The large royal changeling darted down the tunnel until, after a significant amount of time, she reached the Operations chamber. Over a hundred changelings swarmed about in the cramped place. Some were handling new prisoners, some were maintaining the cocoon prisons, and others were treating wounded changelings. Some were even treating wounded prisoners. Sources of food needed to be protected, after all.

The dim green lighting of the place was natural to them and a soothing rest for their eyes compared to the blazing bright inferno that was the surface. It was cooler here, though not by too much due to the mass of live bodies. Because of the hivemind, the sounds that filled the chamber were mostly of buzzing changeling wings rather than spoken words.

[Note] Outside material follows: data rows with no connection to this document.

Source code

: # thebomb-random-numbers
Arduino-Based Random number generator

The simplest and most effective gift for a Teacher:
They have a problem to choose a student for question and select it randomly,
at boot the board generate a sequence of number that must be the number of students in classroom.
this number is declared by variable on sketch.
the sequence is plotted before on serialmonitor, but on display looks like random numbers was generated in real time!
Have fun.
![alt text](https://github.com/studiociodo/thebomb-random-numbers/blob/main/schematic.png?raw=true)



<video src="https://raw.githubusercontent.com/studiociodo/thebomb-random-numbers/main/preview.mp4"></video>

“Ah,” Chrysalis sighed openly.

She could feel her hive bending towards her will already. Warriors out in the battle above were reeling in the last of their captures and disappearing into the tunnels. Ponies, griffons, and zebras started to surge forward to reclaim territory they had been clawing away for weeks to get back. They would have it back. They would have every worthless blasted hoof-sized increment of ruin back.

Rumbling and crashing sounds could be heard down other tunnels leading to the Operations chamber. Various entrances throughout the city were being sealed up. Changelings were hauling their “loot” back in droves, testament to their battle-hardened expertise. The chamber was being overwhelmed by more prisoners than the cocoon spinners could handle.

Chrysalis worked her way into the center of the chamber. She liked addressing her survivors from a spot where they would not only hear her in the hivemind but also physically see her. They knew she was about to address them again and so their attention locked on.

“My wonderful little changelings,” Chrysalis beamed with a half-crazed smile. “We have won!”

The roar of success through the hivemind was so loud and immediate that it made even the queen herself wince.

“Begin taking the finished cocoons through the southern exit tunnel. I will lead you all to our next destination. One third of you must stay to finish with the new captures. One half of the fighters will stay to ensure security until the cocoons are finished.”

They all cheered again in the hivemind, the only physical noise in the chamber being of happily buzzing wings.

“Let us be on our way,” she concluded and headed towards the exit tunnel. Some overjoyed changeling had comically marked it with a large green-glowing exit sign. She smiled and thought aloud to herself as she lead her hive. “Through our struggles, we have been perfected.”